Justice David S. Wiggins pointed out that society’s notion of what was acceptable in marriage had evolved over time. “Thirty years ago you couldn’t have interracial marriage — I mean things are just changing, is marriage, as you call it, a static relationship?”
The Iowa Supreme Court heard oral arguments in the case of Varnum v. Brien on Tuesday 12/9.
At the core of this case is the question of whether or not Iowa’s 10 year-old definition of a valid marriage as only “between a male and female” violates the Iowa Constitution’s guarantees of equal treatment and due process.
It looks like activists judges rear their ugly heads in Iowa too. Six same-sex couples financed and represented by the national gay and lesbian rights group Lambda Legal, sued the Polk County Recorder and Registrar Timothy Brien in 2005, after his office denied them marriage licenses. Polk County District Court Judge Robert Hanson sided with the couples in a ruling last year but then suspended his decision pending a high court ruling on the matter.
“The law is extremely over-inclusive in its attempt to strengthen heterosexual marriage and procreation by preventing an entire distinct group of individuals — homosexuals — from marrying,” Judge Hanson wrote.
A trial court judge ruled last year that the law was unconstitutional and that a dozen gay men and lesbians had been wrongly denied marriage licenses in Polk County, which includes the state capital, Des Moines.
The state, i.e. the Polk County attorney’s office appealed the lower-court ruling to the Iowa Supreme Court on the grounds that,
[Judge] Hanson erred in his 2007 ruling and that the county had followed the “clear, unambiguous language” of state law.
In a case that could make Iowa the first Midwestern state to legalize same-sex marriage, the Iowa Supreme Court pressed lawyers for both sides with sharp questions on topics like the 4,000-year-old history of marriage and whether a ruling favoring gay couples would open the door to polygamy. [Several justices challenged the attorneys on this issue].

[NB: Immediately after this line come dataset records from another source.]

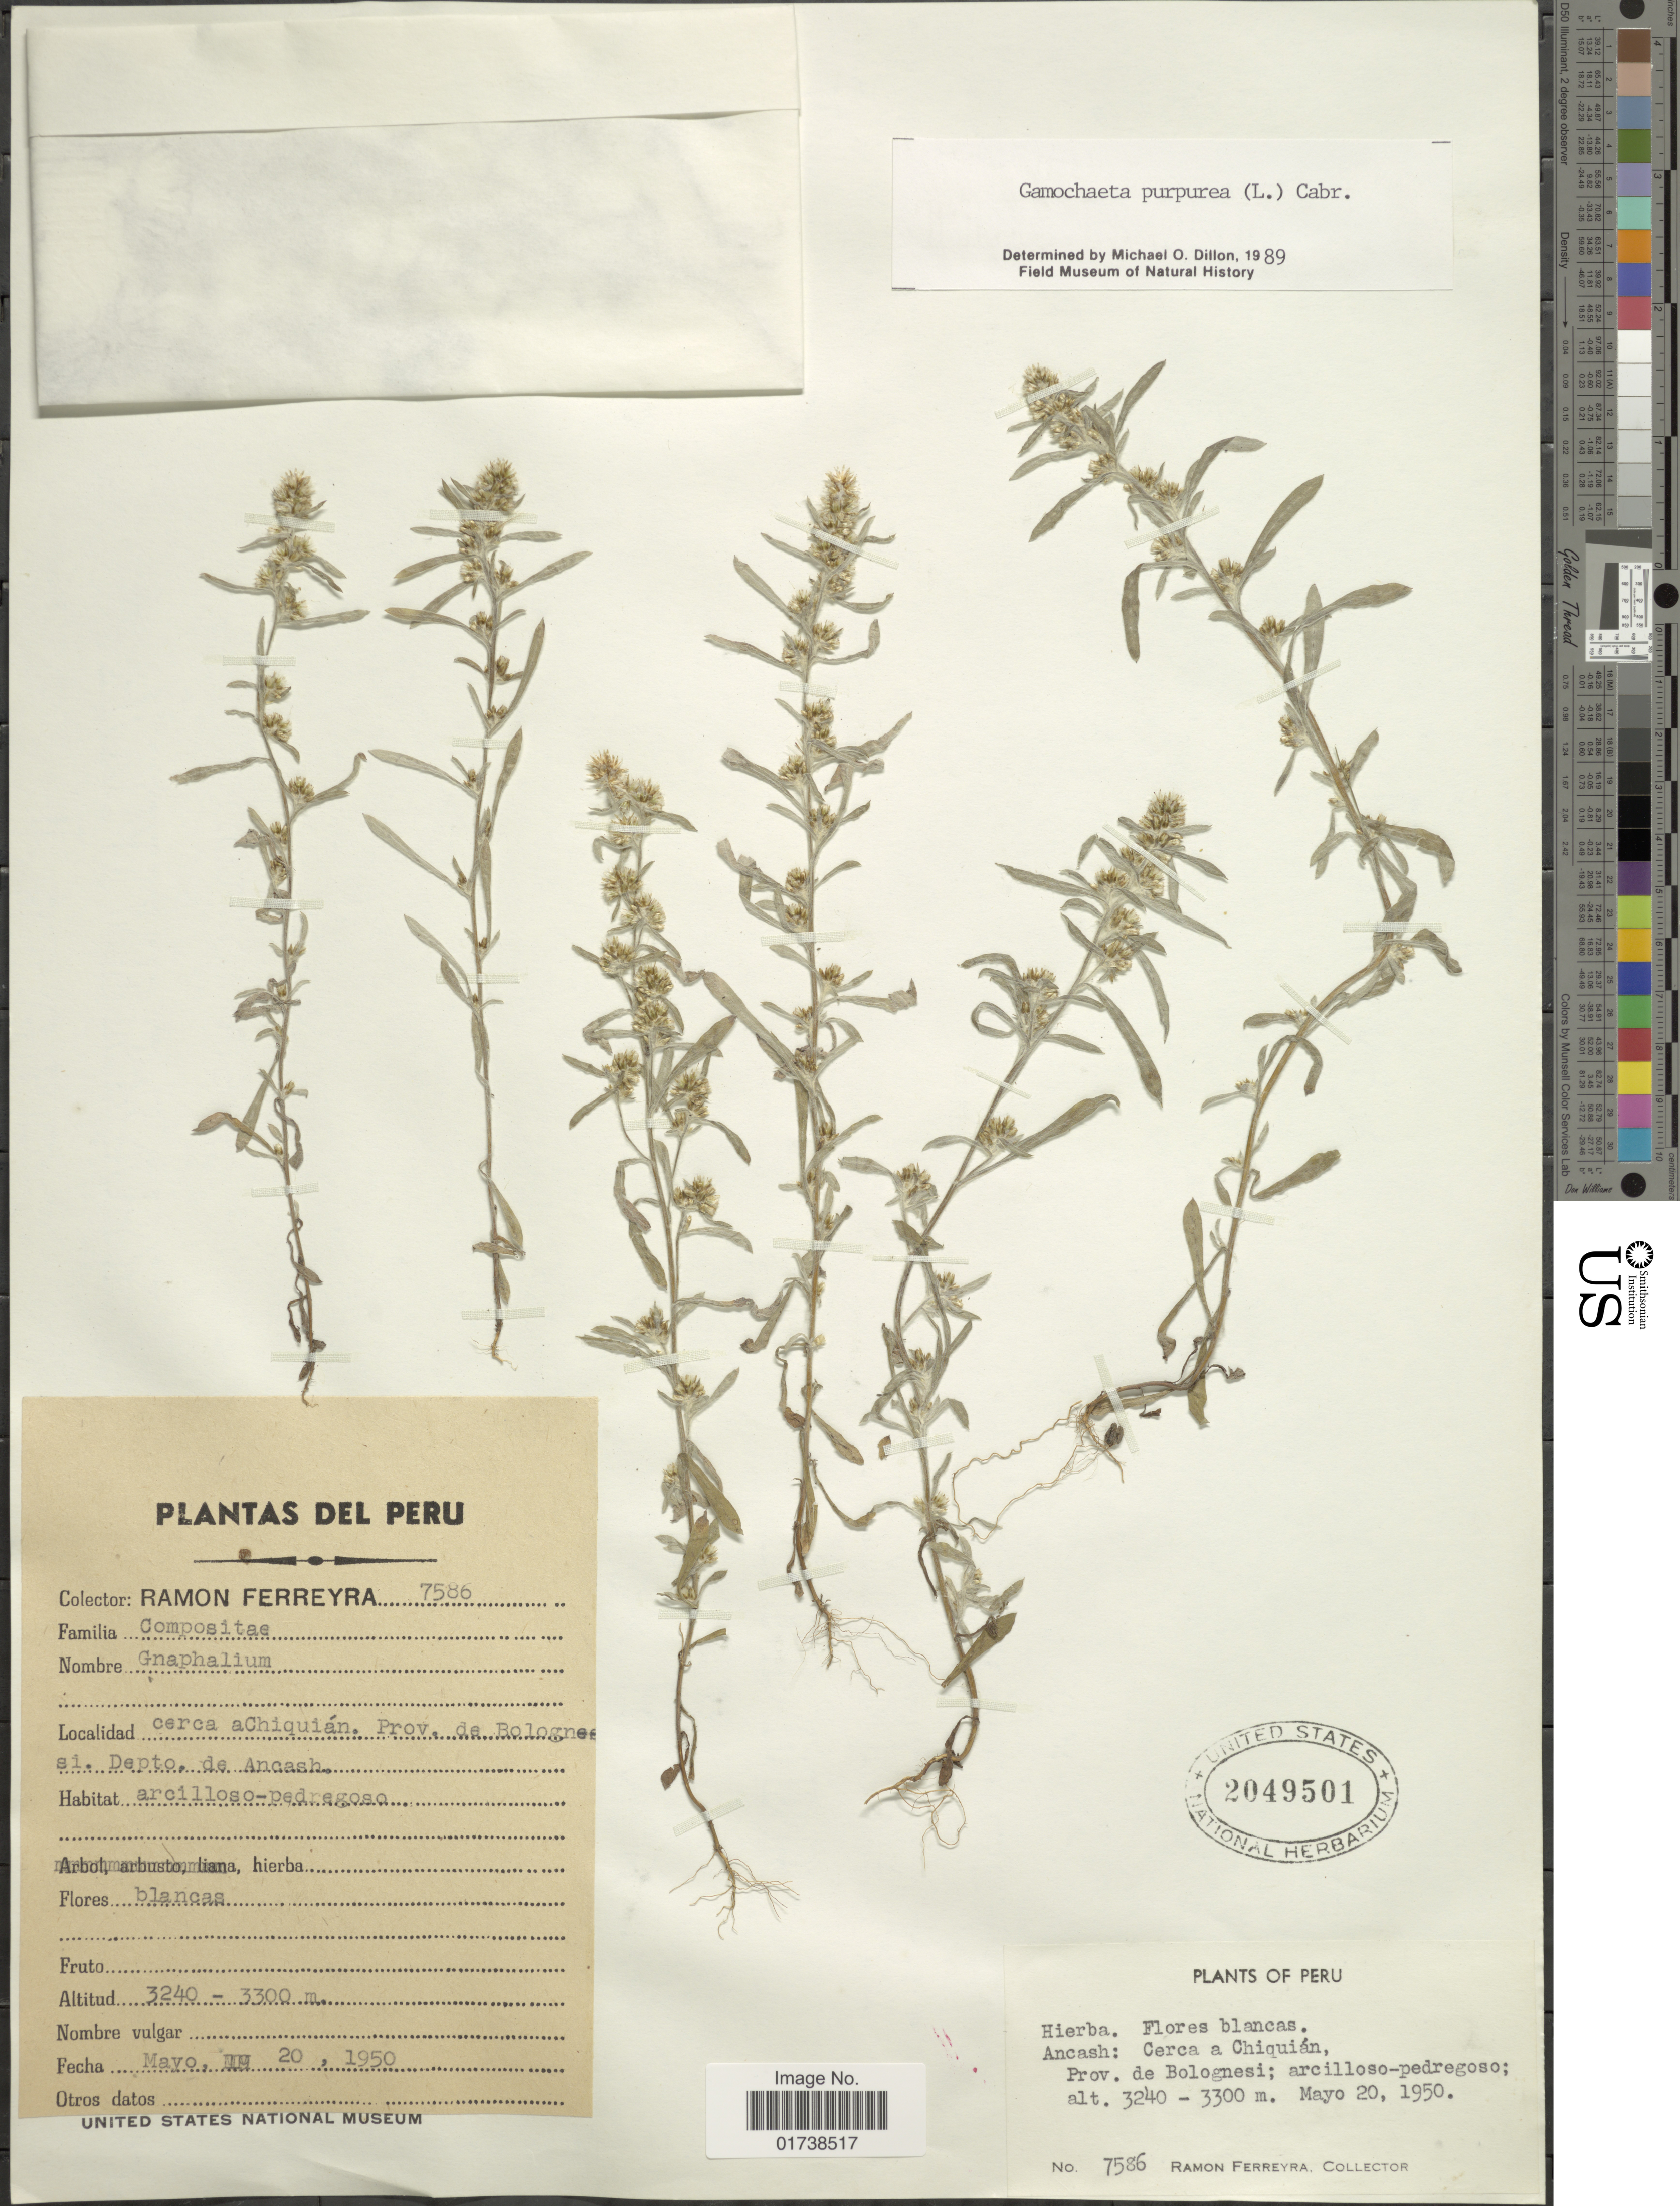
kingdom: Plantae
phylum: Tracheophyta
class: Magnoliopsida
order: Asterales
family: Asteraceae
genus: Gamochaeta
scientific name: Gamochaeta purpurea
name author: (L.) Cabrera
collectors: R. A. Ferreyra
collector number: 7586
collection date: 1950-05-20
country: Peru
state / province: Ancash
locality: Cerca a Chiquian, Prov. de Bolognesi, Depto. de Ancash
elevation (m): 3240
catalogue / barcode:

I say that any ruling allowing the marriage of same-sex couples would most definitely be geared towards the further disintegration of the already tattered moral fiber of American society. Dennis Johnson, a Des Moines lawyer, criticized Polk County’s arguments about possible long-term damage to marriage as “highly speculative,” and cast the law as an intrusion on equal rights. I don’t understand how this guy could classify the potential for damage as “highly speculative.” Studies on the issue abound, and the facts and statistics of the long term effects of same-sex marriage are horrifically present. Johnson should be very clear on this, but apparently chooses to “speculate” despite the information that is available.
Many questions arose during oral arguments, and issues such as the following will have to be sorted out:
“Where was the line, they asked, between religious and governmental interests in definitions of marriage? How did the state’s defense of the law defining marriage differ from the way it might have once defended now-defunct laws barring interracial marriage? Would allowing same-sex marriage encourage more gay couples to adopt, and was there anything wrong with that?”
An assistant attorney for Polk County, Roger J. Kuhle, said the core of marriage, historically, was about children and creating stable systems for procreation.
“The essential factor of marriage, which is procreation, which is raising children, which is replenishing society, has never changed,” Mr. Kuhle told the court.